If all the people that are spending time on making FreeSurfer (*) containers would contribute a bit to improving FreeSurfers release/packaging/installation/deployment/infrastructure mechanisms, would that not be much more effective?

(*) you can insert your favourite software here instead of FreeSurfer, but it was one that was explicitly mentioned

I think that for many computer scientists is more interesting to spend the time on "your own" software/container than on someone else's open-source project. This reflects a problem with the academic incentive structure, which does not favour contributions to "someone else's" projects or software. The same problem would not only apply to analysis software, but also to the containers from other people.

dnkennedy commented 4 years ago

This sentiment resonates with me. Is that to say, there really should only be 1 FreeSurfer 6.0 container (again, taking a 'random' example), and it should live in some well known standard place, and everyone should use that unless there is a really good reason to make an new FreeSurfer 6.0 container, then fine, document why, and put it in a standard place?

satra commented 4 years ago

even for freesurfer there are many use cases: neurodocker distributes a minimized freesurfer just for recon-all while most of these big packages have many needs. the freesurfer group themselves now release a version of freesurfer as a whole container.

yes, whole installations can (and are) be(ing) distributed by people who develop the software. but there are many use cases for container construction (e.g., fmriprep, giraffe.tools, optimize size for running/shipping).

take a look at the ga4gh registry of containers to see what can be done to help users. i think in this area they did a really good job: https://dockstore.org/

Extracted information -
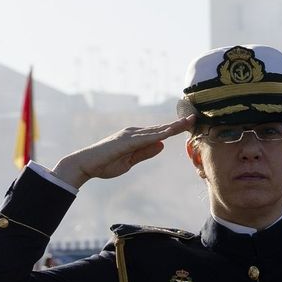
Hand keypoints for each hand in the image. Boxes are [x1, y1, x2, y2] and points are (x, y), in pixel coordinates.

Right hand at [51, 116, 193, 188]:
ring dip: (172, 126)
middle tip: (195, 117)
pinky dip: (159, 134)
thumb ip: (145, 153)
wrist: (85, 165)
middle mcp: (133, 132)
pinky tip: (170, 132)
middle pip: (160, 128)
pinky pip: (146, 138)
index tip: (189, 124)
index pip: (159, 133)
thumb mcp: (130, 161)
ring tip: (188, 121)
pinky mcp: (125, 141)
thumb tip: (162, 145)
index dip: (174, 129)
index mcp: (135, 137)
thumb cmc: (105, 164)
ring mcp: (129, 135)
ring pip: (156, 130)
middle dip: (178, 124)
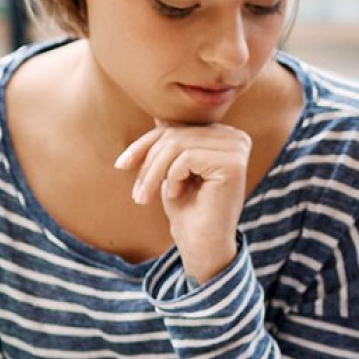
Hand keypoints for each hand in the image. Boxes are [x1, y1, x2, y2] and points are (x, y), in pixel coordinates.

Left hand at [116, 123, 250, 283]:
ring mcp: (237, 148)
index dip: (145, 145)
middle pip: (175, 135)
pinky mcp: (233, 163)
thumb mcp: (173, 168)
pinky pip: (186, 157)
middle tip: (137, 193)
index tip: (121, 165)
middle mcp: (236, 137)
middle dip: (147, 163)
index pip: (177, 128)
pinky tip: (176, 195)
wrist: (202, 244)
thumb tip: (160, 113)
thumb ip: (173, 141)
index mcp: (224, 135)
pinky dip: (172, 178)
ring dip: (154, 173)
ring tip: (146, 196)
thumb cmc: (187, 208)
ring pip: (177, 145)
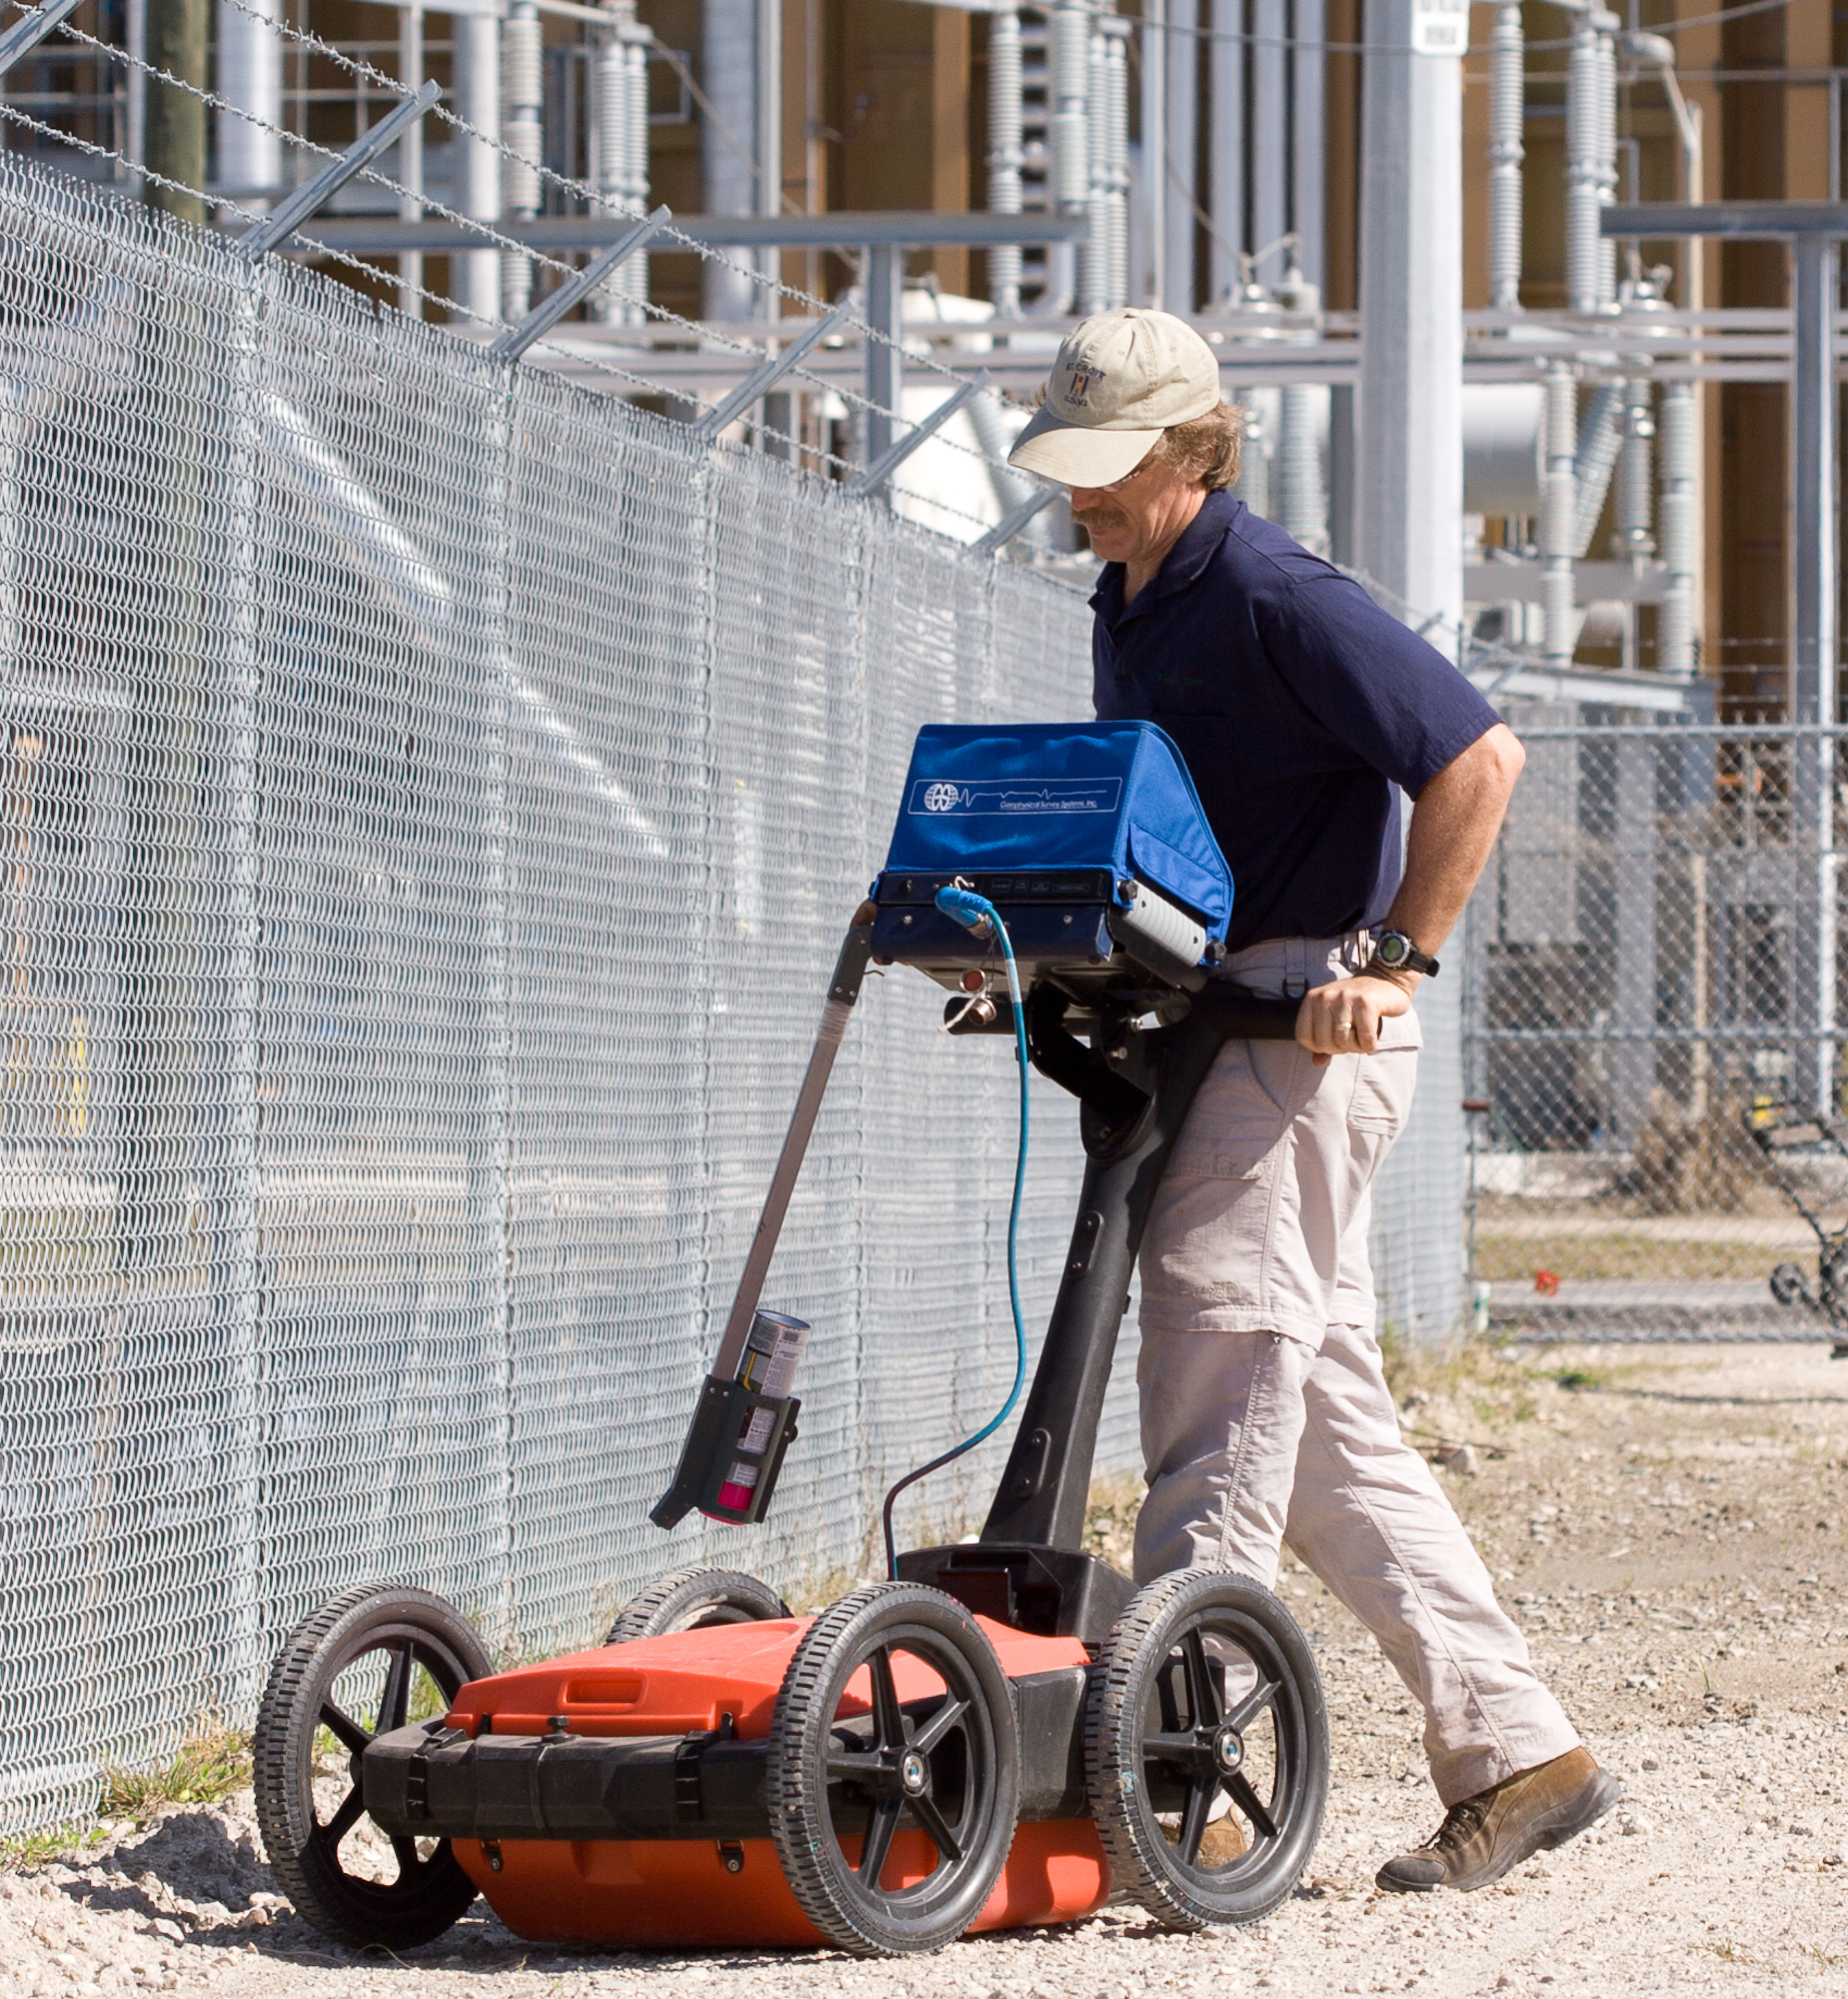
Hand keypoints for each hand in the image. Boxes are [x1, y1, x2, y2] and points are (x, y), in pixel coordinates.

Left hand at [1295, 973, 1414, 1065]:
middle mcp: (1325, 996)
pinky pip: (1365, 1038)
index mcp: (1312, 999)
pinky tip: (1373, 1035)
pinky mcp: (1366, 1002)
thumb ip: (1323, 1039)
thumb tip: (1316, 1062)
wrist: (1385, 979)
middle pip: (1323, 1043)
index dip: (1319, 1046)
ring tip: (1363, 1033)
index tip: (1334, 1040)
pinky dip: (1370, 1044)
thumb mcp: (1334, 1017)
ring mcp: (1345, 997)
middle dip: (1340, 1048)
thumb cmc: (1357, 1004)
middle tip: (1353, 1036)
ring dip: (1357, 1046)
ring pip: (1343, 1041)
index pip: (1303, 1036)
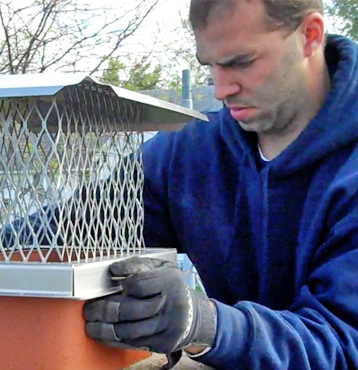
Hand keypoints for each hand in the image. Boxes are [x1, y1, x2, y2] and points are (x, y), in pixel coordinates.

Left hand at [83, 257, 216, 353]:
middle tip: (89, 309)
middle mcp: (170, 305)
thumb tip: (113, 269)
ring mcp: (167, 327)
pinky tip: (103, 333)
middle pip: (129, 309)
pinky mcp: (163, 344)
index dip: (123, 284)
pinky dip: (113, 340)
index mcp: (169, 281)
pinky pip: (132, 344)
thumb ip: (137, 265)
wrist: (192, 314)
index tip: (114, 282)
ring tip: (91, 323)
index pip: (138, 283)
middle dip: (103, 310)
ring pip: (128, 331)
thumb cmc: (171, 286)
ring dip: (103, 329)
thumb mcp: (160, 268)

Work instruction -
Write out the stretch of the FreeSurfer container discussion above from "satra commented 4" through "size for running/shipping).".

Output -
satra commented 4 years ago

even for freesurfer there are many use cases: neurodocker distributes a minimized freesurfer just for recon-all while most of these big packages have many needs. the freesurfer group themselves now release a version of freesurfer as a whole container.

yes, whole installations can (and are) be(ing) distributed by people who develop the software. but there are many use cases for container construction (e.g., fmriprep, giraffe.tools, optimize size for running/shipping).